**** Exercise data ****

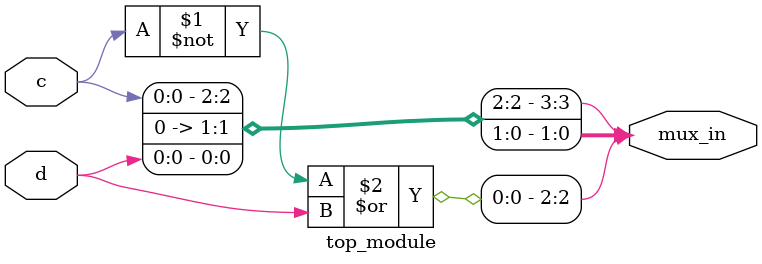
<source format=sv>
module top_module (
    input c,
    input d,
    output [3:0] mux_in
);
    // Given the K-map, we derive the values for mux_in:
    // ab = 00: mux_in[0] = c'd + cd = d (as d is common in both the terms)
    // ab = 01: mux_in[1] = 0
    // ab = 11: mux_in[2] = c'd + cd' + cd = c' + d (as it covers all possible combinations when ab=11)
    // ab = 10: mux_in[3] = cd' + cd = c (as c is common in both the terms)

    assign mux_in[0] = d;
    assign mux_in[1] = 0;
    assign mux_in[2] = ~c | d;
    assign mux_in[3] = c;
endmodule

</source>
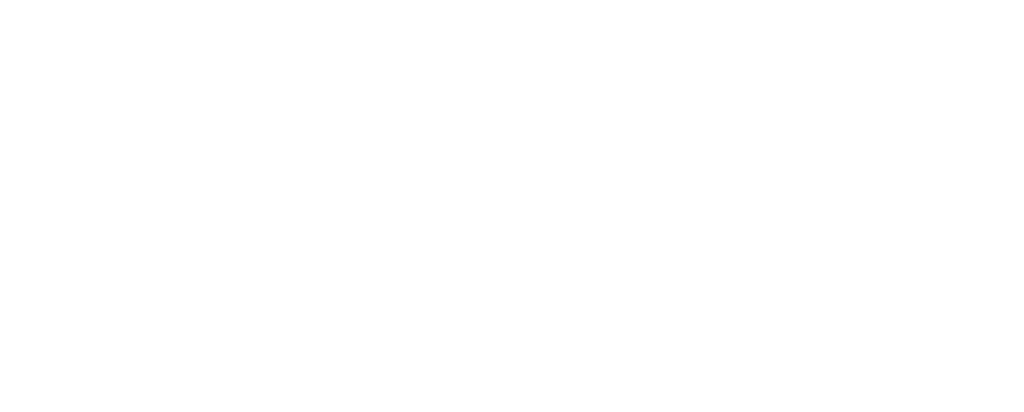
<source format=kicad_pcb>
(kicad_pcb (version 20240108) (generator pcbnew)

  (general
    (thickness 1.6)
  )

  (paper "A4")
  (layers
    (0 "F.Cu" signal)
    (31 "B.Cu" signal)
    (32 "B.Adhes" user "B.Adhesive")
    (33 "F.Adhes" user "F.Adhesive")
    (34 "B.Paste" user)
    (35 "F.Paste" user)
    (36 "B.SilkS" user "B.Silkscreen")
    (37 "F.SilkS" user "F.Silkscreen")
    (38 "B.Mask" user)
    (39 "F.Mask" user)
    (40 "Dwgs.User" user "User.Drawings")
    (41 "Cmts.User" user "User.Comments")
    (42 "Eco1.User" user "User.Eco1")
    (43 "Eco2.User" user "User.Eco2")
    (44 "Edge.Cuts" user)
    (45 "Margin" user)
    (46 "B.CrtYd" user "B.Courtyard")
    (47 "F.CrtYd" user "F.Courtyard")
    (48 "B.Fab" user)
    (49 "F.Fab" user)
    (50 "User.1" user)
    (51 "User.2" user)
    (52 "User.3" user)
    (53 "User.4" user)
    (54 "User.5" user)
    (55 "User.6" user)
    (56 "User.7" user)
    (57 "User.8" user)
    (58 "User.9" user)
  )

  (setup
    (pad_to_mask_clearance 0)
    (pcbplotparams
      (layerselection 0x00010fc_ffffffff)
      (plot_on_all_layers_selection 0x0000000_00000000)
      (disableapertmacros false)
      (usegerberextensions false)
      (usegerberattributes false)
      (usegerberadvancedattributes false)
      (creategerberjobfile false)
      (dashed_line_dash_ratio 12.000000)
      (dashed_line_gap_ratio 3.000000)
      (svgprecision 4)
      (plotframeref false)
      (viasonmask false)
      (mode 1)
      (useauxorigin false)
      (hpglpennumber 1)
      (hpglpenspeed 20)
      (hpglpendiameter 15.000000)
      (dxfpolygonmode false)
      (dxfimperialunits false)
      (dxfusepcbnewfont false)
      (psnegative false)
      (psa4output false)
      (plotreference false)
      (plotvalue false)
      (plotinvisibletext false)
      (sketchpadsonfab false)
      (subtractmaskfromsilk false)
      (outputformat 1)
      (mirror false)
      (drillshape 1)
      (scaleselection 1)
      (outputdirectory "")
    )
  )

  (net 0 "")

  (footprint "MountingHole_5.5mm_Pad_Via" (layer "F.Cu") (at 0 0))

)

</source>
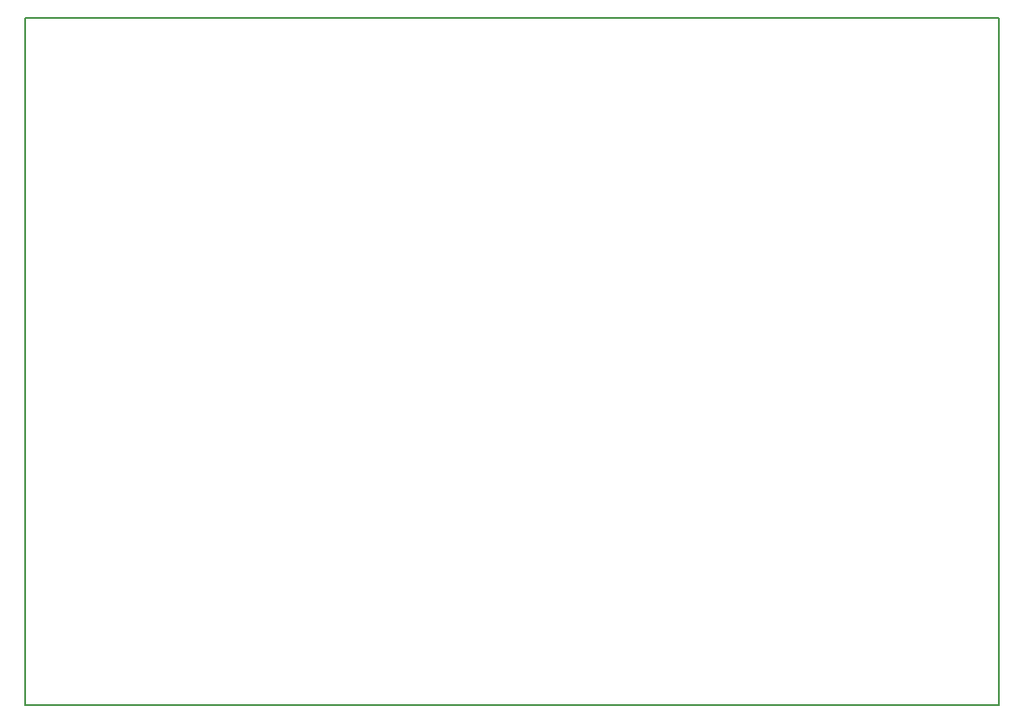
<source format=gm1>
G04 MADE WITH FRITZING*
G04 WWW.FRITZING.ORG*
G04 DOUBLE SIDED*
G04 HOLES PLATED*
G04 CONTOUR ON CENTER OF CONTOUR VECTOR*
%ASAXBY*%
%FSLAX23Y23*%
%MOIN*%
%OFA0B0*%
%SFA1.0B1.0*%
%ADD10R,3.622050X2.559060*%
%ADD11C,0.008000*%
%ADD10C,0.008*%
%LNCONTOUR*%
G90*
G70*
G54D10*
G54D11*
X4Y2555D02*
X3618Y2555D01*
X3618Y4D01*
X4Y4D01*
X4Y2555D01*
D02*
G04 End of contour*
M02*
</source>
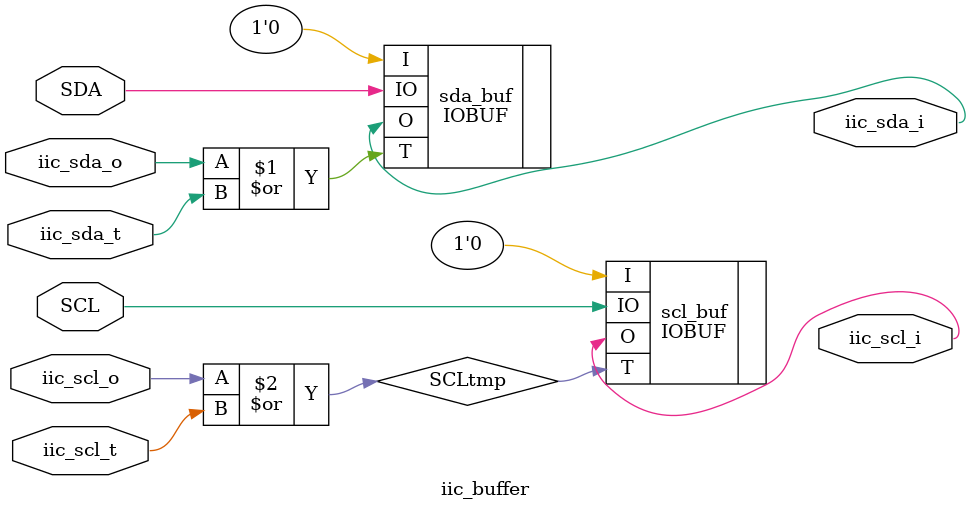
<source format=v>
`timescale 1ns / 1ps


module iic_buffer(

    output iic_scl_i, // IIC Serial Clock Input from 3-state buffer (required)
    input iic_scl_o, // IIC Serial Clock Output to 3-state buffer (required)
    input iic_scl_t, // IIC Serial Clock Output Enable to 3-state buffer (required)
    output iic_sda_i, // IIC Serial Data Input from 3-state buffer (required)
    input iic_sda_o, // IIC Serial Data Output to 3-state buffer (required)
    input iic_sda_t, // IIC Serial Data Output Enable to 3-state buffer (required)

	inout SCL,
	inout SDA
	
	
    );
    
    IOBUF sda_buf(.I(1'b0), .O(iic_sda_i), .T(iic_sda_o | iic_sda_t), .IO(SDA));
    
    wire SCLtmp;
    assign SCLtmp =  iic_scl_o| iic_scl_t;
    IOBUF scl_buf(.I(1'b0), .O(iic_scl_i), .T(SCLtmp), .IO(SCL));
   
endmodule

</source>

****

__What is required__
All of the records should be set down exactly, minus the pictures they hold.

__Answer space__
<source format=sv>
module top_module (
    input c,
    input d,
    output [3:0] mux_in
);
    // Given the K-map, we derive the values for mux_in:
    // ab = 00: mux_in[0] = c'd + cd = d (as d is common in both the terms)
    // ab = 01: mux_in[1] = 0
    // ab = 11: mux_in[2] = c'd + cd' + cd = c' + d (as it covers all possible combinations when ab=11)
    // ab = 10: mux_in[3] = cd' + cd = c (as c is common in both the terms)

    assign mux_in[0] = d;
    assign mux_in[1] = 0;
    assign mux_in[2] = ~c | d;
    assign mux_in[3] = c;
endmodule

</source>
<source format=kicad_pcb>
(kicad_pcb (version 20240108) (generator pcbnew)

  (general
    (thickness 1.6)
  )

  (paper "A4")
  (layers
    (0 "F.Cu" signal)
    (31 "B.Cu" signal)
    (32 "B.Adhes" user "B.Adhesive")
    (33 "F.Adhes" user "F.Adhesive")
    (34 "B.Paste" user)
    (35 "F.Paste" user)
    (36 "B.SilkS" user "B.Silkscreen")
    (37 "F.SilkS" user "F.Silkscreen")
    (38 "B.Mask" user)
    (39 "F.Mask" user)
    (40 "Dwgs.User" user "User.Drawings")
    (41 "Cmts.User" user "User.Comments")
    (42 "Eco1.User" user "User.Eco1")
    (43 "Eco2.User" user "User.Eco2")
    (44 "Edge.Cuts" user)
    (45 "Margin" user)
    (46 "B.CrtYd" user "B.Courtyard")
    (47 "F.CrtYd" user "F.Courtyard")
    (48 "B.Fab" user)
    (49 "F.Fab" user)
    (50 "User.1" user)
    (51 "User.2" user)
    (52 "User.3" user)
    (53 "User.4" user)
    (54 "User.5" user)
    (55 "User.6" user)
    (56 "User.7" user)
    (57 "User.8" user)
    (58 "User.9" user)
  )

  (setup
    (pad_to_mask_clearance 0)
    (pcbplotparams
      (layerselection 0x00010fc_ffffffff)
      (plot_on_all_layers_selection 0x0000000_00000000)
      (disableapertmacros false)
      (usegerberextensions false)
      (usegerberattributes false)
      (usegerberadvancedattributes false)
      (creategerberjobfile false)
      (dashed_line_dash_ratio 12.000000)
      (dashed_line_gap_ratio 3.000000)
      (svgprecision 4)
      (plotframeref false)
      (viasonmask false)
      (mode 1)
      (useauxorigin false)
      (hpglpennumber 1)
      (hpglpenspeed 20)
      (hpglpendiameter 15.000000)
      (dxfpolygonmode false)
      (dxfimperialunits false)
      (dxfusepcbnewfont false)
      (psnegative false)
      (psa4output false)
      (plotreference false)
      (plotvalue false)
      (plotinvisibletext false)
      (sketchpadsonfab false)
      (subtractmaskfromsilk false)
      (outputformat 1)
      (mirror false)
      (drillshape 1)
      (scaleselection 1)
      (outputdirectory "")
    )
  )

  (net 0 "")

  (footprint "MountingHole_5.5mm_Pad_Via" (layer "F.Cu") (at 0 0))

)

</source>
<source format=gm1>
G04 MADE WITH FRITZING*
G04 WWW.FRITZING.ORG*
G04 DOUBLE SIDED*
G04 HOLES PLATED*
G04 CONTOUR ON CENTER OF CONTOUR VECTOR*
%ASAXBY*%
%FSLAX23Y23*%
%MOIN*%
%OFA0B0*%
%SFA1.0B1.0*%
%ADD10R,3.622050X2.559060*%
%ADD11C,0.008000*%
%ADD10C,0.008*%
%LNCONTOUR*%
G90*
G70*
G54D10*
G54D11*
X4Y2555D02*
X3618Y2555D01*
X3618Y4D01*
X4Y4D01*
X4Y2555D01*
D02*
G04 End of contour*
M02*
</source>
<source format=v>
`timescale 1ns / 1ps


module iic_buffer(

    output iic_scl_i, // IIC Serial Clock Input from 3-state buffer (required)
    input iic_scl_o, // IIC Serial Clock Output to 3-state buffer (required)
    input iic_scl_t, // IIC Serial Clock Output Enable to 3-state buffer (required)
    output iic_sda_i, // IIC Serial Data Input from 3-state buffer (required)
    input iic_sda_o, // IIC Serial Data Output to 3-state buffer (required)
    input iic_sda_t, // IIC Serial Data Output Enable to 3-state buffer (required)

	inout SCL,
	inout SDA
	
	
    );
    
    IOBUF sda_buf(.I(1'b0), .O(iic_sda_i), .T(iic_sda_o | iic_sda_t), .IO(SDA));
    
    wire SCLtmp;
    assign SCLtmp =  iic_scl_o| iic_scl_t;
    IOBUF scl_buf(.I(1'b0), .O(iic_scl_i), .T(SCLtmp), .IO(SCL));
   
endmodule

</source>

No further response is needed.